§ **WORK TASK**
When you find the word "looked" in a line of the entries, please copy the whole line.

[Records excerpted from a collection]
- Opening Delimiter -

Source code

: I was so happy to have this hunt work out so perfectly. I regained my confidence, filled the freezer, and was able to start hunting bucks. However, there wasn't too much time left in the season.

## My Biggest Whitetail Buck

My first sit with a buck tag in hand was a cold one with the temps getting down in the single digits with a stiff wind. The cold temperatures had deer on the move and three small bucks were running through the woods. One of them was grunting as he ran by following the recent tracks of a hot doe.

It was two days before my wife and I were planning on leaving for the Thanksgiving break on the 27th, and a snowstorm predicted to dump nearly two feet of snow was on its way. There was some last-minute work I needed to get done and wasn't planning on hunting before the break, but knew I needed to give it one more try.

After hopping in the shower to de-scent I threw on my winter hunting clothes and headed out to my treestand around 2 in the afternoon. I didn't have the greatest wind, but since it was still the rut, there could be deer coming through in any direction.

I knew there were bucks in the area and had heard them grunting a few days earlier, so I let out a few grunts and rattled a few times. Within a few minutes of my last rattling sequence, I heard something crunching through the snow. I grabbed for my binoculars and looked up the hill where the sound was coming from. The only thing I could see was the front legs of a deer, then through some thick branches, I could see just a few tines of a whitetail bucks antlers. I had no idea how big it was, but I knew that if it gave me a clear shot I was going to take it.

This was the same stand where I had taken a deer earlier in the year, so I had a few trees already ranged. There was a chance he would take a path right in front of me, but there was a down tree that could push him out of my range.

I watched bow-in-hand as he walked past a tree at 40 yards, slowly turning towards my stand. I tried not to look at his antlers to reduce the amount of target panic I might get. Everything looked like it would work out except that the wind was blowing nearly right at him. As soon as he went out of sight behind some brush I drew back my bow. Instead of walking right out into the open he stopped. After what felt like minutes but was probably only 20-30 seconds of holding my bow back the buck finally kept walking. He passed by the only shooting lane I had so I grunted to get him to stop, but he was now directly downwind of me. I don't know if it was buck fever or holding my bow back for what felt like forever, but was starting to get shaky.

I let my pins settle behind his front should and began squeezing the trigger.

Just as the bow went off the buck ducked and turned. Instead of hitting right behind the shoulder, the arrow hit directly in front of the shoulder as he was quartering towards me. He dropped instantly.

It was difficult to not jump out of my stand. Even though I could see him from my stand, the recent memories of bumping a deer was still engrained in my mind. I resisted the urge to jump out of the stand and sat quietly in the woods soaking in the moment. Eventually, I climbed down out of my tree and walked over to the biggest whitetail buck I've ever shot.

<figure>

- Closing Delimiter -
- Opening Delimiter -

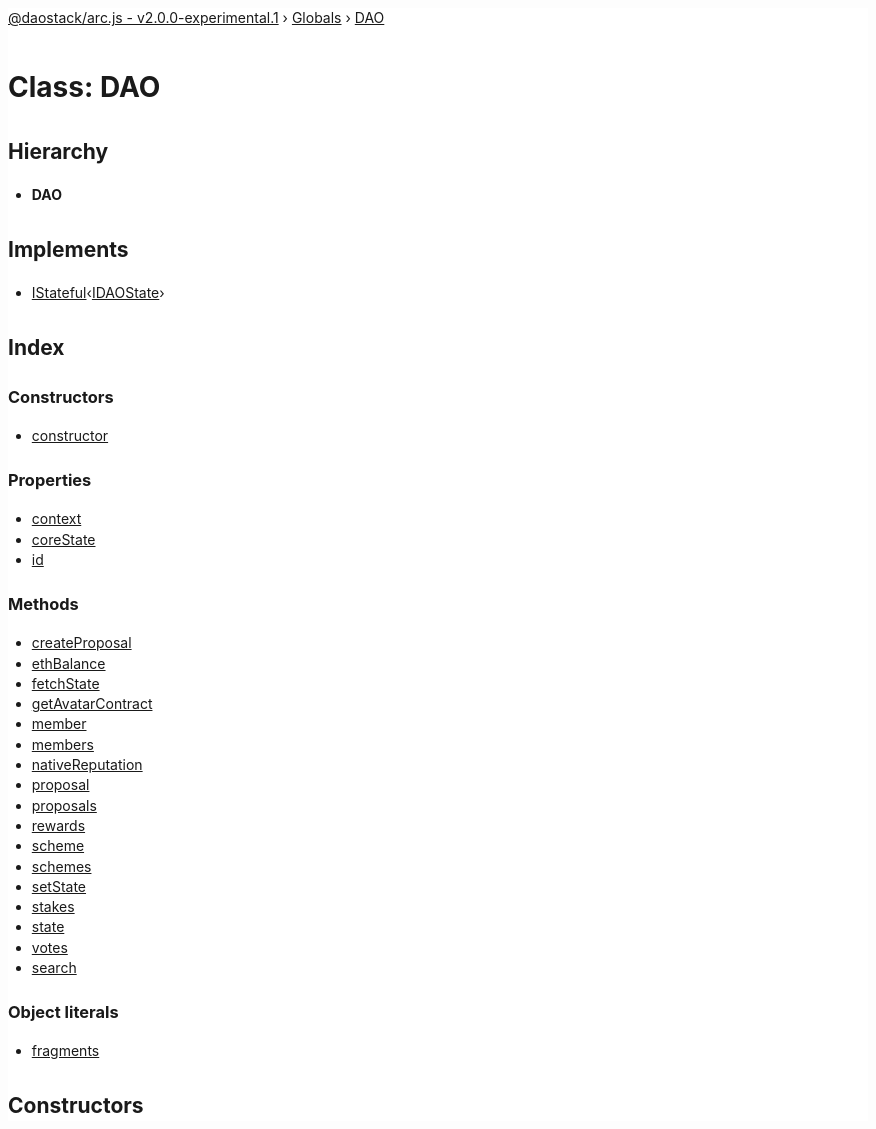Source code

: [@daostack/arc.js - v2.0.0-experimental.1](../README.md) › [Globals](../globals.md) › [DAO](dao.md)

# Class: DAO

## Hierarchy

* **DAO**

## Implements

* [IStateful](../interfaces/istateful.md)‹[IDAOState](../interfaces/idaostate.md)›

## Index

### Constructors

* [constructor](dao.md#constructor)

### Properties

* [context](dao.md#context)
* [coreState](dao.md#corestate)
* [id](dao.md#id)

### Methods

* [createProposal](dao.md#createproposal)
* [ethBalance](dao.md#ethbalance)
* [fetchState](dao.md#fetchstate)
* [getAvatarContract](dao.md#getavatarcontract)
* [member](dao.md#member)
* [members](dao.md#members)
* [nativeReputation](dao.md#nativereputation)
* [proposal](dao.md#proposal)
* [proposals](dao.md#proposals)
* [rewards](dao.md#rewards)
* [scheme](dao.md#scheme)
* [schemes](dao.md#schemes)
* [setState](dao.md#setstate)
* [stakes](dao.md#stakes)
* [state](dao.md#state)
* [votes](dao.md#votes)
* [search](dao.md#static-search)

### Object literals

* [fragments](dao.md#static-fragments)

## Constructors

- Closing Delimiter -
- Opening Delimiter -

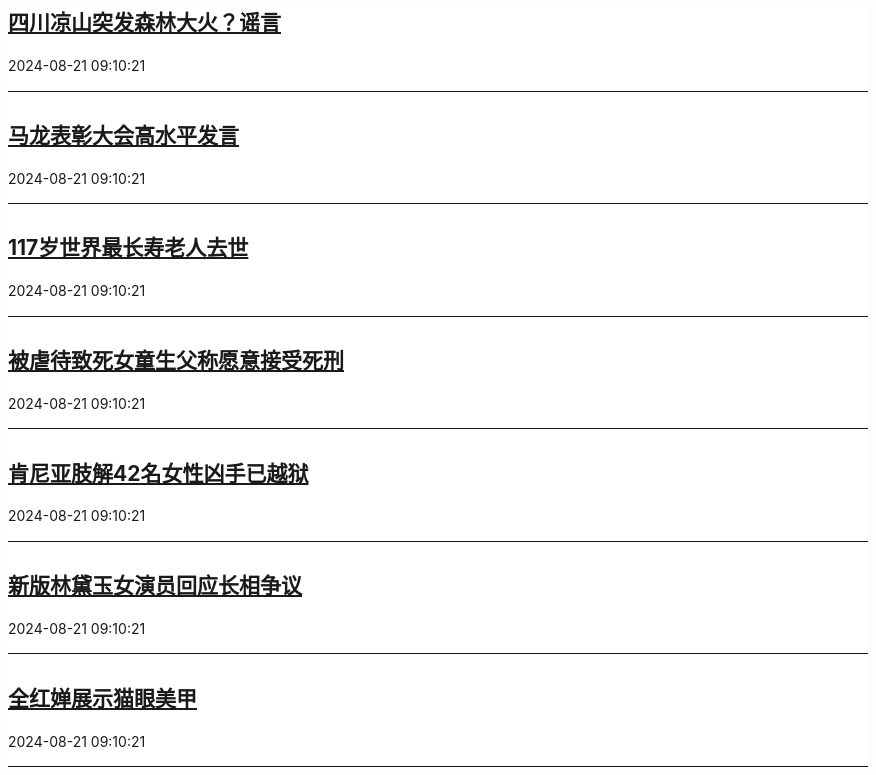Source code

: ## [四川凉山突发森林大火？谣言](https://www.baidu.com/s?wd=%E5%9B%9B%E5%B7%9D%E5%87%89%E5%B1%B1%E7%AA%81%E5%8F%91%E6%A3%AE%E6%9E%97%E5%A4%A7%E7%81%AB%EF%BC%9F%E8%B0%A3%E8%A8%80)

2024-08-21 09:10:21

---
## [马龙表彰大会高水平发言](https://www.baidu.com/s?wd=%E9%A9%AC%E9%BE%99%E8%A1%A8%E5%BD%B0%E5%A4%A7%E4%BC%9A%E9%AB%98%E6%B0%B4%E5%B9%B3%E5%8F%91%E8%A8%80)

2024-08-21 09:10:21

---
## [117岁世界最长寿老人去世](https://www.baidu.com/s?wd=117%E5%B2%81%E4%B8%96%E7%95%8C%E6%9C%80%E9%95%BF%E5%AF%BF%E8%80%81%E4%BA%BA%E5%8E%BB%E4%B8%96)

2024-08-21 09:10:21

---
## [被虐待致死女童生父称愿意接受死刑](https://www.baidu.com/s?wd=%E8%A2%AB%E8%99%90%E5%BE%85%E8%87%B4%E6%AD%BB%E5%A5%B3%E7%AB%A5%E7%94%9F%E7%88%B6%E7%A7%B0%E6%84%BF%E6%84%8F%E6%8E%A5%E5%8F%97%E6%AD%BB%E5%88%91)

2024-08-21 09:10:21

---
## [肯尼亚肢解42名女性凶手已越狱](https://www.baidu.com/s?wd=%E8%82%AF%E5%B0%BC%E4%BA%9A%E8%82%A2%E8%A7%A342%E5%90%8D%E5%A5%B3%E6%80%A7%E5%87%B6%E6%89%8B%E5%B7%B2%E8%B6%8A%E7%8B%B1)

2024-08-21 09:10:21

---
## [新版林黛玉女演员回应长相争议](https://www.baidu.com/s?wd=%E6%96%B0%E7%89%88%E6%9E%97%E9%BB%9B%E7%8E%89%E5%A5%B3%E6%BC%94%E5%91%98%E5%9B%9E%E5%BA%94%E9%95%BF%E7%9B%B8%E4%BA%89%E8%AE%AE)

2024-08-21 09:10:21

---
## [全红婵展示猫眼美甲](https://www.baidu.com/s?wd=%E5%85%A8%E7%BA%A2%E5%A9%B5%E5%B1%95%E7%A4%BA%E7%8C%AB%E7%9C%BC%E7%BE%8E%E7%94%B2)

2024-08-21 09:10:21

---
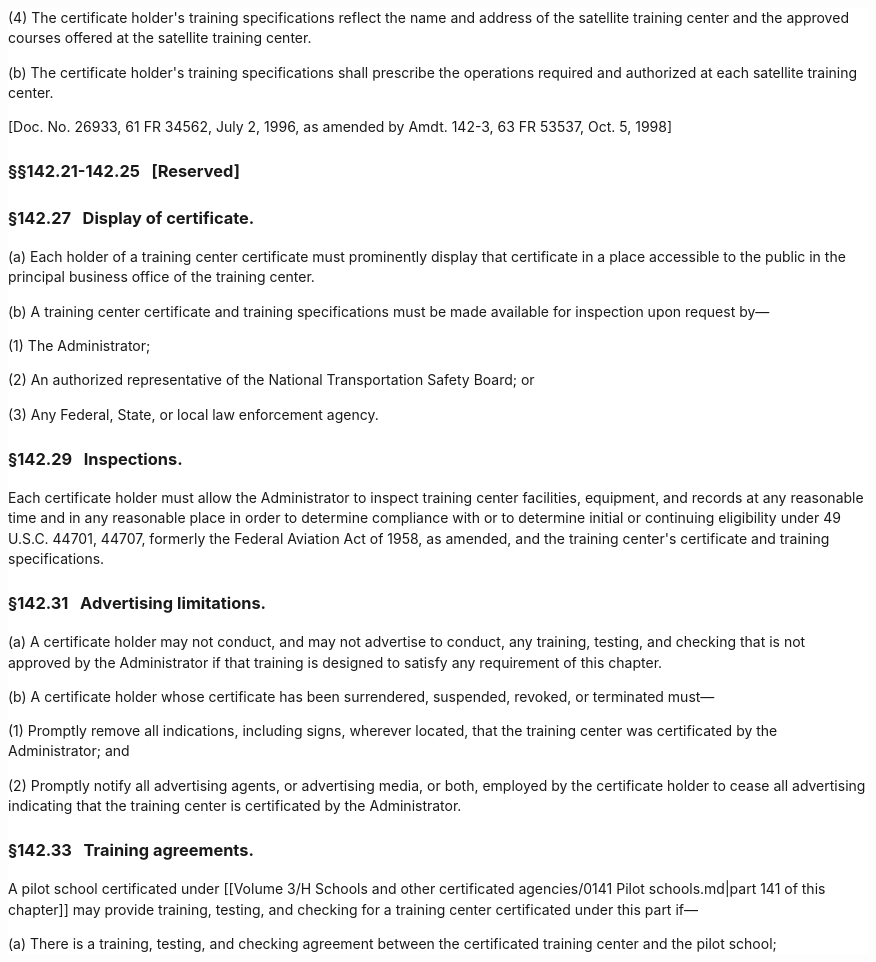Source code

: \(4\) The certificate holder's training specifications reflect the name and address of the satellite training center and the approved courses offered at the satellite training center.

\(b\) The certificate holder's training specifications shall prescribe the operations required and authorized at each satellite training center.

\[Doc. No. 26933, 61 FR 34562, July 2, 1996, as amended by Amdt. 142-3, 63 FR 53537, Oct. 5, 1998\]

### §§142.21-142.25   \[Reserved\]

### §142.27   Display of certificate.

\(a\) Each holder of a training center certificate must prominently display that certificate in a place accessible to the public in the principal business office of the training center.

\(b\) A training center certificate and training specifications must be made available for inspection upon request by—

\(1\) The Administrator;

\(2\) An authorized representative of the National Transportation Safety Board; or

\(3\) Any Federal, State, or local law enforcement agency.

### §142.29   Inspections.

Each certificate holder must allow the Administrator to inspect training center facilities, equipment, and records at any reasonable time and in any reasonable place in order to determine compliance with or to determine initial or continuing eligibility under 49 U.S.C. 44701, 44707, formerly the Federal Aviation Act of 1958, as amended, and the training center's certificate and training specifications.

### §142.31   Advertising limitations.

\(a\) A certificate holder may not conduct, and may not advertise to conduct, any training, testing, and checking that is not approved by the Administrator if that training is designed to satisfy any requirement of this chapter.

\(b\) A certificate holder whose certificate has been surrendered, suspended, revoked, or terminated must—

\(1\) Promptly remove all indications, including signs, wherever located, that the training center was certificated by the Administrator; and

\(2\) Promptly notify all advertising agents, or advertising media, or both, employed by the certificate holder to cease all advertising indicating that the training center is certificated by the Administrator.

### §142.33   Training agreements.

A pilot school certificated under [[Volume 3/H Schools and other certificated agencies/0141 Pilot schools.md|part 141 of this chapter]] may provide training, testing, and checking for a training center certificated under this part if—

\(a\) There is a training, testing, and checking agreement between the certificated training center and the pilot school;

- Closing Delimiter -

§ **EXERCISE ANSWER**
I knew there were bucks in the area and had heard them grunting a few days earlier, so I let out a few grunts and rattled a few times. Within a few minutes of my last rattling sequence, I heard something crunching through the snow. I grabbed for my binoculars and looked up the hill where the sound was coming from. The only thing I could see was the front legs of a deer, then through some thick branches, I could see just a few tines of a whitetail bucks antlers. I had no idea how big it was, but I knew that if it gave me a clear shot I was going to take it.
I watched bow-in-hand as he walked past a tree at 40 yards, slowly turning towards my stand. I tried not to look at his antlers to reduce the amount of target panic I might get. Everything looked like it would work out except that the wind was blowing nearly right at him. As soon as he went out of sight behind some brush I drew back my bow. Instead of walking right out into the open he stopped. After what felt like minutes but was probably only 20-30 seconds of holding my bow back the buck finally kept walking. He passed by the only shooting lane I had so I grunted to get him to stop, but he was now directly downwind of me. I don't know if it was buck fever or holding my bow back for what felt like forever, but was starting to get shaky.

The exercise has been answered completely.